For a database to store information securely, it needs to provide confidentiality, integrity and availability (CIA). The data must be available when it is needed (availability), but only to authorized individuals or systems (confidentiality), and the data can only be modified by those authorized to do so (integrity).
Relational database security includes integrated features such as role-based security, encrypted communications and support for row and field access control, as well as access control through user-level permissions on stored procedures. Enterprise relational databases (RDBMS) such as Oracle and Microsoft SQL Server also have ACID (atomicity, consistency, isolation, durability) properties that guarantee database transactions are processed reliably; data replication and logging ensure durability and data integrity. But, these features come at a cost, mainly licensing fees and speed of data access.

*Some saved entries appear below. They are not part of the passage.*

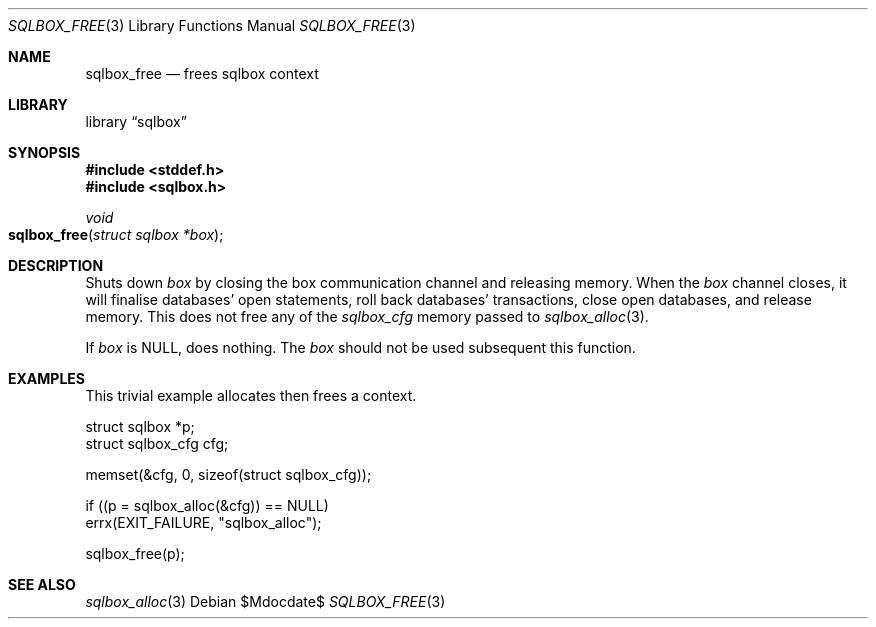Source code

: .\"	$Id$
.\"
.\" Copyright (c) 2019 Kristaps Dzonsons <kristaps@bsd.lv>
.\"
.\" Permission to use, copy, modify, and distribute this software for any
.\" purpose with or without fee is hereby granted, provided that the above
.\" copyright notice and this permission notice appear in all copies.
.\"
.\" THE SOFTWARE IS PROVIDED "AS IS" AND THE AUTHOR DISCLAIMS ALL WARRANTIES
.\" WITH REGARD TO THIS SOFTWARE INCLUDING ALL IMPLIED WARRANTIES OF
.\" MERCHANTABILITY AND FITNESS. IN NO EVENT SHALL THE AUTHOR BE LIABLE FOR
.\" ANY SPECIAL, DIRECT, INDIRECT, OR CONSEQUENTIAL DAMAGES OR ANY DAMAGES
.\" WHATSOEVER RESULTING FROM LOSS OF USE, DATA OR PROFITS, WHETHER IN AN
.\" ACTION OF CONTRACT, NEGLIGENCE OR OTHER TORTIOUS ACTION, ARISING OUT OF
.\" OR IN CONNECTION WITH THE USE OR PERFORMANCE OF THIS SOFTWARE.
.\"
.Dd $Mdocdate$
.Dt SQLBOX_FREE 3
.Os
.Sh NAME
.Nm sqlbox_free
.Nd frees sqlbox context
.Sh LIBRARY
.Lb sqlbox
.Sh SYNOPSIS
.In stddef.h
.In sqlbox.h
.Ft void
.Fo sqlbox_free
.Fa "struct sqlbox *box"
.Fc
.Sh DESCRIPTION
Shuts down
.Fa box
by closing the box communication channel and releasing memory.
When the
.Fa box
channel closes, it will finalise databases' open statements, roll back
databases' transactions, close open databases, and release memory.
This does not free any of the
.Vt sqlbox_cfg
memory passed to
.Xr sqlbox_alloc 3 .
.Pp
If
.Fa box
is
.Dv NULL ,
does nothing.
The
.Fa box
should not be used subsequent this function.
.\" .Sh RETURN VALUES
.\" For sections 2, 3, and 9 function return values only.
.\" .Sh ENVIRONMENT
.\" For sections 1, 6, 7, and 8 only.
.\" .Sh FILES
.\" .Sh EXIT STATUS
.\" For sections 1, 6, and 8 only.
.Sh EXAMPLES
This trivial example allocates then frees a context.
.Bd -literal
struct sqlbox *p;
struct sqlbox_cfg cfg;

memset(&cfg, 0, sizeof(struct sqlbox_cfg));

if ((p = sqlbox_alloc(&cfg)) == NULL)
  errx(EXIT_FAILURE, "sqlbox_alloc");

sqlbox_free(p);
.Ed
.\" .Sh DIAGNOSTICS
.\" For sections 1, 4, 6, 7, 8, and 9 printf/stderr messages only.
.\" .Sh ERRORS
.\" For sections 2, 3, 4, and 9 errno settings only.
.Sh SEE ALSO
.Xr sqlbox_alloc 3
.\" .Sh STANDARDS
.\" .Sh HISTORY
.\" .Sh AUTHORS
.\" .Sh CAVEATS
.\" .Sh BUGS
.\" .Sh SECURITY CONSIDERATIONS
.\" Not used in OpenBSD.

For social network applications such as Facebook and ecommerce sites like Amazon, which are handling extremely large data sets, scalability and availability are key database requirements. So that data can be distributed across hundreds -- or even thousands -- of servers, many have turned to non-relational database management systems or NoSQL databases. However, NoSQL security is nowhere near as robust as relational database security.
NoSQL databases have what’s called BASE (basically available, soft state, eventually consistent) properties so rather than requiring consistency after every transaction, it is enough for the database to eventually be in a consistent state. This means users may not see data as it is now, but what it was when the last snapshot was taken, the number of items in stock, for example. Because transactions aren’t written to the database immediately, there is a possibility that simultaneous transactions could interfere with each other. This inherent race condition, where not all users necessarily see the same data at the same time, is a real risk in a database handling, say, share transactions.
NoSQL databases also lack the qualities of confidentiality and integrity. As NoSQL databases lack a schema, you can’t segregate permissions on a table, column or row, and to keep access to data fast, they have little built-in security. The documentation for the popular MongoDB reads, “One valid way to run the Mongo database is in a trusted environment, with no security and authentication. ... Of course, in such a configuration, one must be sure only trusted machines can access database TCP ports.” The NoSQL database Riak has no authentication or authorization support.
This means confidentiality and integrity have to be provided entirely by the application accessing the data. Having the last line of defense for any valuable data at the application level is not sound practice. Application developers are not renowned for implementing security features, let alone having to write them from scratch. That leaves just your firewall protecting your data.
This was first published in October 2011